Down the hall, they are having another ‘political strategy’ meeting to talk about the Budget ‘message’.
They’re bringing in consultants to tell them not to insult Australians – or perhaps explain to Joe Hockey what poor people look like.
We do understand that they’re reviewing their message, they’re discussing their strategy, they’re thinking about new political games to unleash upon Australia.
The truth is, as all of you have attested to me in recent days, the Government simply doesn’t get it. They don’t have a sales problem with their Budget, they’ve got an unfairness problem with their Budget.
It’s not so much that their critics are scaring Australians, it’s that their Budget scares Australians.
That’s what we have done these past three months – we have fought the Budget on the substance.
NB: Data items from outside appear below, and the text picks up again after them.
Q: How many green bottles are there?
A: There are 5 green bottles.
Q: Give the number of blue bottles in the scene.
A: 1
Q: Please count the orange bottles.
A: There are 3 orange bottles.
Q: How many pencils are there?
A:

And again, I congratulate the entire Labor team - since the Budget, what we’ve done in the last just over three months is draw a line in the sand and say to Tony Abbott and Joe Hockey and his team: we will not let you wreck this country and make it a more unfair destination for our kids and their grandkids.
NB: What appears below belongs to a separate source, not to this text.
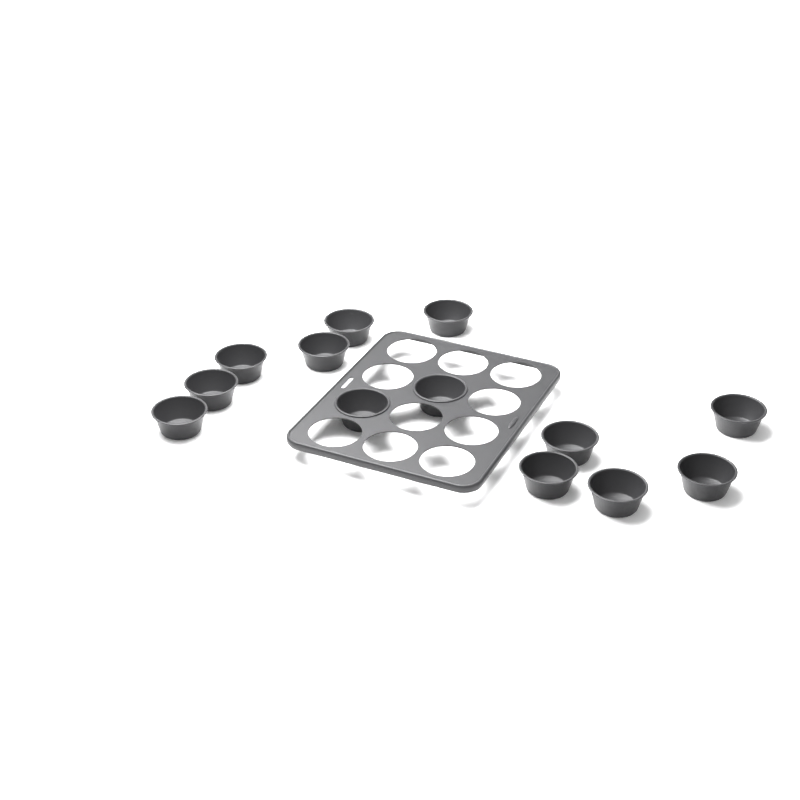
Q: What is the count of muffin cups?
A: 13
So I know that all of you have been out over the past five weeks talking. You’ve been visiting child care centres, you’ve been visiting schools, you’ve been visiting universities, hospitals, workplaces and aged care homes.
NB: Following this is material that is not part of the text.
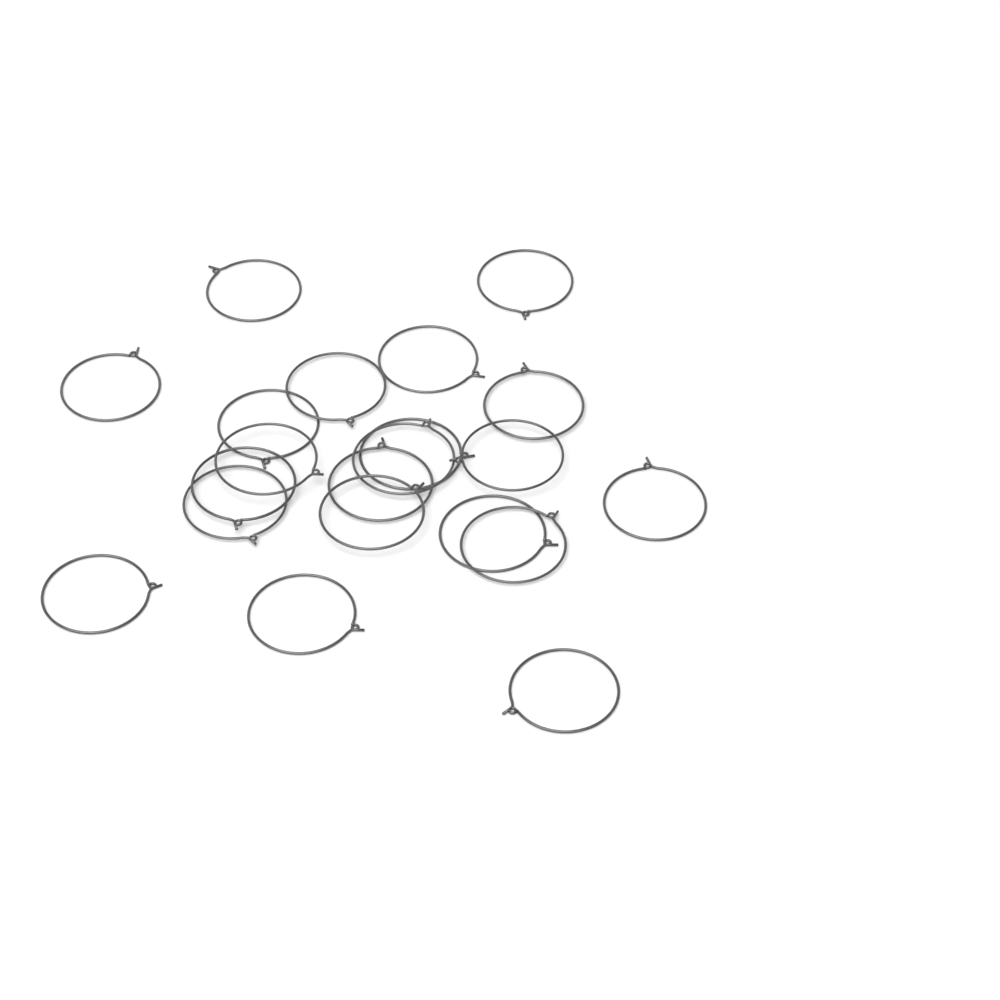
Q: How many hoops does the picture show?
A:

You’ve all been working hard but I particularly acknowledge Kim Carr and Amanda Rishworth who’ve been out at university campuses very actively, as have a lot of other members of the caucus.
Catherine King and Stephen Jones have been in hospitals and GP Clinics, talking to the practitioners, talking to the patients.
Kate Ellis has been in schools and child care centres - I’m not sure there’s a child care centre left for her to visit. I’m sure there is, but it doesn’t feel that way.
Shayne Neumann and Helen Polley have been out there in aged care and retirement centres promising older Australians that we will protect them.
And Brendan O’Connor and many others have been out to worksites.
And you’ve all been out raising issues in your portfolios and standing up for ordinary Australians.
But I think that it’s true that across all of us, we’ve all been getting the same message, and I suspect the Government backbench has been getting the same message, whether or not they’re willing to admit it – Australians don’t want their Budget.
They do not want this Abbott Government Budget and they want Labor to stand up for them.
I would assess that we have fought well in what’s been 100 days since the Budget – but the fight is not over and really, we’ve only just begun to fight. And that’s what Australians expect of us.
What is good though is that Labor has found its voice, unmistakably.
We are fighting them on the great Labor ground of fairness, and that’s what people expect and hope from us.
It is the case that we have been on the side of fairness, of hope, of opportunity – and what we’re doing is making sure that the Australian of 2020 and 2030 is a better destination with jobs and fairness at its centre.
So we’ve been doing well – I’m looking forward to seeing the rest of our colleagues at 2.15pm in caucus.
I might ask our friends from the media to leave as we analyse the political landscape and how we continue our great fight for Australia.